Thursday, January 31, 2013

King v. Shinseki



      King v. Shinseki, docket no. 2011-7159 (Fed. Cir. Dec. 5, 2012)
The Federal Circuit affirmed a CAVC decision that found that the Board of Veterans’ Appeals properly considered lay evidence and found that it was outweighed by “competent medical evidence of record.” The majority here found that the Board and the CAVC did not act in violation of the Federal Circuit’s case law on the treatment of lay evidence, even though the Board cited older cases that had been overturned and appeared to expressly reject lay testimony as incompetent simply because the lay persons in question did not “possess the requisite medical training, expertise, or credentials needed to render a diagnosis or a competent opinion as to medical causation.”

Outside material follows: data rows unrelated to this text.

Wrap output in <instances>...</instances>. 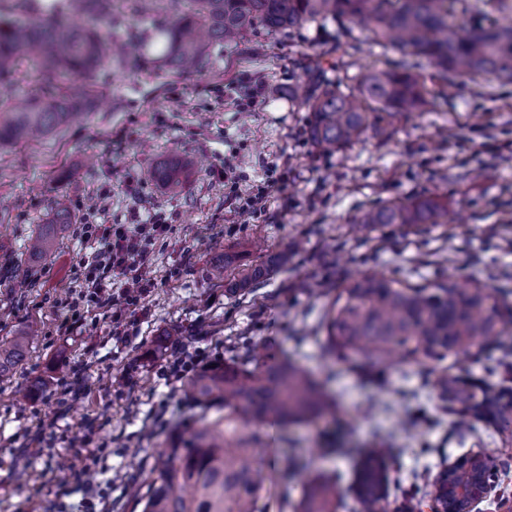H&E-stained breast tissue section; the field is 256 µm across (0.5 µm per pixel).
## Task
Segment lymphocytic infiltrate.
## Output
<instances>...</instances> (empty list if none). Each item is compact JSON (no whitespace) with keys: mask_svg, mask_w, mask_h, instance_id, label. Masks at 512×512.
Listing matches in <instances>:
<instances>
[{"mask_svg":"<svg viewBox=\"0 0 512 512\" xmlns=\"http://www.w3.org/2000/svg\"><path fill=\"white\" fill-rule=\"evenodd\" d=\"M175 231L165 215L153 214L136 224H86L84 240L96 249L79 274L78 298L70 303L71 323L82 319L81 304L89 301L115 312L137 308L152 282L146 276L153 251Z\"/></svg>","mask_w":512,"mask_h":512,"instance_id":"f902f5d3","label":"lymphocytic infiltrate"}]
</instances>
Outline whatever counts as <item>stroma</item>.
Returning <instances> with one entry per match:
<instances>
[{
    "mask_svg": "<svg viewBox=\"0 0 512 512\" xmlns=\"http://www.w3.org/2000/svg\"><path fill=\"white\" fill-rule=\"evenodd\" d=\"M335 34L332 24L289 32L259 26L199 71L113 67L90 78L96 104L81 119L0 150V342L38 330L25 364L0 383V512H141L131 487L146 486L169 430L192 428L199 414L182 382L164 372L174 356L155 342L164 331L178 332L189 356L208 361L230 357L246 339H265L335 395L334 412L292 428L297 447L262 454L279 480L263 492L268 512H294L300 498L308 473L287 466L289 457H315L345 489L363 449H392L390 482L405 487L434 481L464 454H512L483 422L463 441L450 439L457 415L429 385L443 369L485 379L498 362H512V335L469 359L388 360L378 381L360 358L324 360V336L314 331L326 289L353 273L462 276L512 291V84L469 81L433 111L377 113L362 140L324 154L306 136L308 112L288 92L306 80L296 58ZM346 42L341 65L327 72L345 86L403 58L371 45L357 24ZM259 87L262 98L241 111V99ZM170 157L193 164L175 190L146 178ZM232 157L239 195L252 194L268 173L282 177L279 223L235 214L222 178ZM424 194L447 197V223L360 222L386 202ZM62 195L72 222L55 253L29 264L24 246L53 219ZM93 202L101 224L160 212L176 226L154 254L148 313L122 342L112 338L111 310L91 303L78 327H60L95 249L77 234ZM282 248L287 267L251 291L230 296L212 279L224 254L255 264Z\"/></svg>",
    "mask_w": 512,
    "mask_h": 512,
    "instance_id": "obj_1",
    "label": "stroma"
}]
</instances>
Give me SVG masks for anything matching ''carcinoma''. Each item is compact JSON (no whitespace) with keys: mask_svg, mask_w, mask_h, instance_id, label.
I'll use <instances>...</instances> for the list:
<instances>
[{"mask_svg":"<svg viewBox=\"0 0 512 512\" xmlns=\"http://www.w3.org/2000/svg\"><path fill=\"white\" fill-rule=\"evenodd\" d=\"M143 0H66L51 7L52 17L36 22L0 9V76L27 60L39 75L38 90L17 109L0 98V149L20 140L42 139L67 125L77 110L91 106L90 90L73 92L70 78L116 64L138 69L147 53L178 73L210 58L211 50L242 41L257 25L293 30L308 23L363 25L368 38L383 49L409 52L414 60L399 69L368 72L355 86L326 79L324 62L341 60L344 43L334 37L328 48L305 65L308 85L300 97L310 112L306 134L322 153L335 154L361 140L376 112H424L430 108L419 70L448 87L476 77L512 83V0H158L155 13L171 16L168 24L139 26ZM83 13L89 26L63 22L65 8ZM112 21L104 34L96 21ZM189 165L178 158L151 169L149 180L169 188L183 184ZM448 201L423 195L391 202L363 215L364 224H443ZM71 223L66 201L58 204L55 222L27 245L32 257L45 258L56 249L58 226ZM288 250L271 263L250 265L229 278L235 258L224 256L218 275L225 293L238 294L265 279L274 266L288 265ZM320 315L316 331L326 333L323 355L332 359L362 358L367 370L383 376L384 357L395 354L407 363L425 357L440 361L450 353L491 346L512 331V305L507 296L475 279L445 280L411 286L384 275L349 277L337 288ZM33 339L19 332L0 343V380L27 358ZM501 377L494 382L492 378ZM512 364L490 371V378L471 388L442 373L433 388L450 406H458L457 427L487 420L502 440L512 438ZM183 391L201 409L198 425L173 431L150 464V482L142 495V512H265L260 491L269 476L258 449L289 443L288 429L312 423L336 406V398L302 364L276 358L265 341L248 342L224 364L189 378ZM259 424L264 432L247 431ZM388 448L361 455L354 507L339 490L336 477L298 465L310 478L295 505L297 512H383L389 496ZM487 482L512 468V456L487 458ZM431 492L414 483L397 512H420Z\"/></svg>","mask_w":512,"mask_h":512,"instance_id":"carcinoma-1","label":"carcinoma"}]
</instances>
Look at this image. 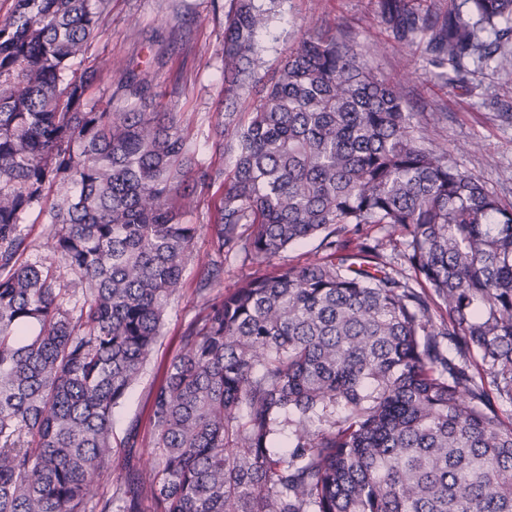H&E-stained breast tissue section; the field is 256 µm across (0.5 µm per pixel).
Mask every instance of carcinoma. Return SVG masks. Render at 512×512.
Segmentation results:
<instances>
[{
    "label": "carcinoma",
    "mask_w": 512,
    "mask_h": 512,
    "mask_svg": "<svg viewBox=\"0 0 512 512\" xmlns=\"http://www.w3.org/2000/svg\"><path fill=\"white\" fill-rule=\"evenodd\" d=\"M108 2L11 0L0 19V512H512V206L416 135L401 81L346 35L310 32L264 81L280 0H232L216 149L235 163L194 164L145 82L115 112L93 96L107 63L69 75ZM379 17L452 87L512 70V0ZM218 181L203 308L149 393L154 465L114 480L113 412L182 282L191 197ZM35 205L53 234L31 263ZM365 224L404 238L395 260L382 239L349 249ZM319 235L320 261L273 265ZM230 257L272 271L212 298Z\"/></svg>",
    "instance_id": "cac0c4a2"
}]
</instances>
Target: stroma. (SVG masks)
Segmentation results:
<instances>
[{
	"label": "stroma",
	"instance_id": "1",
	"mask_svg": "<svg viewBox=\"0 0 512 512\" xmlns=\"http://www.w3.org/2000/svg\"><path fill=\"white\" fill-rule=\"evenodd\" d=\"M229 7L230 0H109L90 55L111 60L112 69L103 73L95 95L111 96L118 109L124 104L122 81H145L158 110L176 114L195 161H214L216 114L224 105V22ZM314 29L345 32L375 75L403 77L418 129L447 146L452 164L512 204V72L483 70L471 77L470 89L464 92L448 86L428 66L422 45L392 38L378 16L377 0H282L265 73H275L288 51ZM222 192V186L213 185L191 205L187 221L199 231L182 287L166 308L162 334L138 382L113 416L116 472L124 470L125 454L119 446L132 426L137 429V464L145 471L153 465L148 394L178 353L187 325L202 310L195 289L211 258L212 220Z\"/></svg>",
	"mask_w": 512,
	"mask_h": 512
}]
</instances>
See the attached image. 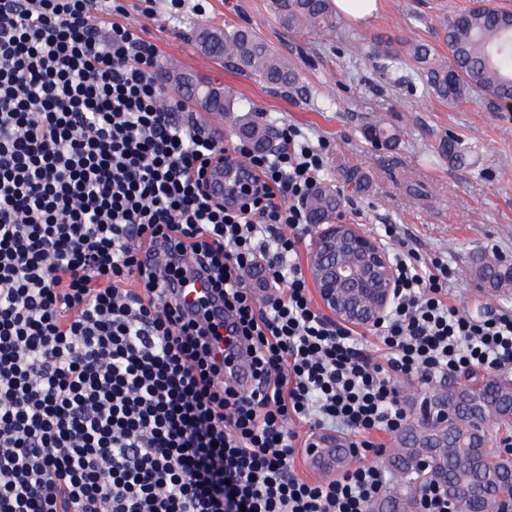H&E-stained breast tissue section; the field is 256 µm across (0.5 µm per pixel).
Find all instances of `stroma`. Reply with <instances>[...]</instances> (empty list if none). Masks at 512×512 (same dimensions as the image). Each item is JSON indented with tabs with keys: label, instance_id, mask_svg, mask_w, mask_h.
I'll list each match as a JSON object with an SVG mask.
<instances>
[{
	"label": "stroma",
	"instance_id": "35a3bbf8",
	"mask_svg": "<svg viewBox=\"0 0 512 512\" xmlns=\"http://www.w3.org/2000/svg\"><path fill=\"white\" fill-rule=\"evenodd\" d=\"M273 2L207 0L200 15L196 0H186L173 20L168 0H155L152 15L137 18L157 48L155 79L166 86L172 69L195 71L232 96L240 113L329 141L321 182L340 198L336 223L357 225L373 238L381 225H398L422 257L438 254L455 268L451 302L476 315L490 305L512 308V285L491 288L473 273L476 258L512 257V112L476 94L451 105L422 89L408 106L400 104L406 86L418 80L407 42L446 53L442 20L473 0H382L369 23L344 20L324 38L284 31ZM227 25L250 29L287 57L298 75L294 91L272 88L232 61L205 58L199 30ZM390 51L396 62L387 60ZM379 122L394 127L398 138L376 148L366 133ZM449 134L459 138L465 165L439 156L438 145ZM353 171L363 177L357 189L348 181Z\"/></svg>",
	"mask_w": 512,
	"mask_h": 512
}]
</instances>
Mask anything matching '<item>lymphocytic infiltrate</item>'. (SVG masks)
<instances>
[{
  "instance_id": "f902f5d3",
  "label": "lymphocytic infiltrate",
  "mask_w": 512,
  "mask_h": 512,
  "mask_svg": "<svg viewBox=\"0 0 512 512\" xmlns=\"http://www.w3.org/2000/svg\"><path fill=\"white\" fill-rule=\"evenodd\" d=\"M123 0H0V512H371L387 471L308 481L295 425L392 434L400 380L512 374V309L476 319L455 271L397 248L381 322L313 303L298 262L327 144L256 151L179 118ZM241 167L215 197L210 172ZM210 295L183 312L187 276ZM222 304L223 318L212 307ZM241 342L252 390L212 351Z\"/></svg>"
}]
</instances>
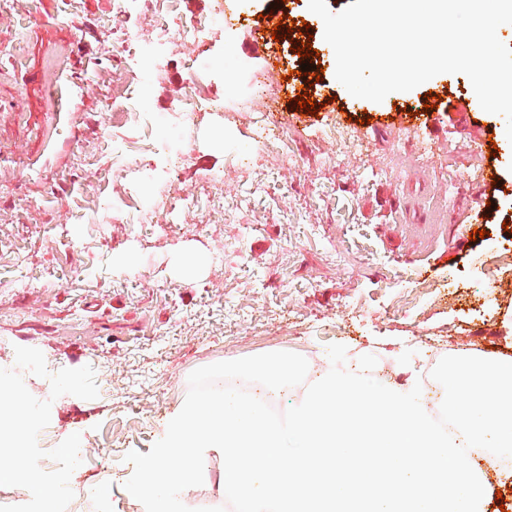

In a strongly worded dissent, Judge O’Malley stated that “we have repeatedly have had to reverse the Veterans Court for endorsing the Board’s failure to even consider competent lay evidence when considering medical causation.” The dissent pointed out that there is no difference between the language used by the Board in this case and that used by the Board in Davidson v. Shinseki, 581 F.3d 1313 (Fed. Cir. 2009) – so it is not clear why the majority found that this case involved merely a weighing of the evidence, whereas the Court in Davidson found that the categorical rejection of lay evidence as incompetent was impermissible.